- **Text block**:
--------
Chapter 26 of 28 · 3982 words · ~20 min read

Part 26

The city of San Francisco is built along the eastern base and up the side of a row of high sand-hills, which stretch southwardly from the Golden Gate, between the Pacific ocean on the west and the bay of San Francisco on the east. The city has been built out into the bay some fifty to a hundred rods by carting in sand from the eastern slope of the hills, which are thus left more abrupt than they originally were. The compactly built district seems rather more than two miles north and south, by somewhat less east and west. I judge that the city is destined to expand in the main southwardly, or along the bay, avoiding the steep ascent toward the west. The county covers 26,000 acres, of which one-half will probably be covered in time by buildings or country-seats. I estimate the present population at about 80,000.[14] It seems not to have increased very rapidly for some years past; and this is as it should be. San Francisco has the largest trade of any city on the Pacific; but as yet she is the emporium of California and Oregon only. A railroad communication with the Atlantic states would make her the New York of this mighty ocean—the focus of the trade of all America west of the Andes and Rocky Mountains, and of Polynesia as well, with an active and increasing Australian commerce. Without an inter-oceanic railroad, she must grow slowly, because the elements of her trade have been measured and their limits nearly reached. The gold product of this region has for years averaged about fifty millions per annum, and is not likely soon to rise much above that amount. That sum does not require, and will not create, a larger mart than San Francisco now is. The horrible anarchy of land-titles forbids any rapid expansion of agricultural industry hereabouts; but if it were to expand, where is its market? Wheat is cheaper here to-day than in New York or Liverpool; yet whither can any considerable amount of it be exported at a profit? I do not know.

Footnote 14:

The S. F. Directory for 1859 makes it 78,083, including 3,150 Chinese and 1,605 Africans.
--------
- **Listed entries**:
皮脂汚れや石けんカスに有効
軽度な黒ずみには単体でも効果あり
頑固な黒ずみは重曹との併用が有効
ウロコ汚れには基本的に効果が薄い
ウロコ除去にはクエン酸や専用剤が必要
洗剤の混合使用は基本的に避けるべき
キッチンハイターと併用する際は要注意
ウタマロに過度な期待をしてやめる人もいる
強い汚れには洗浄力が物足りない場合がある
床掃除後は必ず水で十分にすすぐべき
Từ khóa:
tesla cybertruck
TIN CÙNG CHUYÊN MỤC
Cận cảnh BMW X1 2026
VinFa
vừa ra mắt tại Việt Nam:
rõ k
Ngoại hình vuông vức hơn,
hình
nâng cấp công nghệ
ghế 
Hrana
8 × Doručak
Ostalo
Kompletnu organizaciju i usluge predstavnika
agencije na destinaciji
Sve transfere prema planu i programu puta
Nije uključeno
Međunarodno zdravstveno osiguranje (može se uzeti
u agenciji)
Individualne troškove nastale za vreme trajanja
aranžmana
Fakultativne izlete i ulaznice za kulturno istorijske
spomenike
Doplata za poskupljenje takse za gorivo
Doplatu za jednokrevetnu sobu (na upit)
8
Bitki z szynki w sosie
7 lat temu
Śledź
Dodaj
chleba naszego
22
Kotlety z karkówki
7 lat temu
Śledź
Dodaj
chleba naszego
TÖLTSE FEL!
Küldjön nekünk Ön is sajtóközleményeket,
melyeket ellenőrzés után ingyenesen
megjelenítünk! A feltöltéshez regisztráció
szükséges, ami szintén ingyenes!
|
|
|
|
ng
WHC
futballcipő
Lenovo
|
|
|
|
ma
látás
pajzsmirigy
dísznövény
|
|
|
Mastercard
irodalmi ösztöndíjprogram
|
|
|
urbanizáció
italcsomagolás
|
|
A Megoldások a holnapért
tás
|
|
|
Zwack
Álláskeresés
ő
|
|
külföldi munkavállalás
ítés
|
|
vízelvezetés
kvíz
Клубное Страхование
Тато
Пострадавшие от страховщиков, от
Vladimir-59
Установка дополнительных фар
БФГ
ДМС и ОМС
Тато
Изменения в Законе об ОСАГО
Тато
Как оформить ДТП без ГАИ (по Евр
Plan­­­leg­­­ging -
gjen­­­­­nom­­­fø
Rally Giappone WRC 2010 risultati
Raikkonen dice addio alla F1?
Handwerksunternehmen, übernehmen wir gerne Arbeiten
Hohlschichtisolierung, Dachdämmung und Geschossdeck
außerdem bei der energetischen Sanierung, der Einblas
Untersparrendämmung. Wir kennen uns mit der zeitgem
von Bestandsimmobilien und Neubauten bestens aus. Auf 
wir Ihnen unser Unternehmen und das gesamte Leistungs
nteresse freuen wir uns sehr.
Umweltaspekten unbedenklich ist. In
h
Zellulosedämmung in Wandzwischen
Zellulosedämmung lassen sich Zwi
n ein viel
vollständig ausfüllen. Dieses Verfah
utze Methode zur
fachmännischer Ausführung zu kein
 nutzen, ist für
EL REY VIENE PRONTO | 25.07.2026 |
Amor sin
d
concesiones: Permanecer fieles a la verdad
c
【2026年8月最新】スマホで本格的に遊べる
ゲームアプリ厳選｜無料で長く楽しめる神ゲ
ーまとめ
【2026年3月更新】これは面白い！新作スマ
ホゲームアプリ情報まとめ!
--------
- **What to work on**: Please answer from the San Francisco text: how many acres does the county cover? The records were drawn from a separate source, not from the San Francisco text.

- **Exercise output**: The county covers 26,000 acres.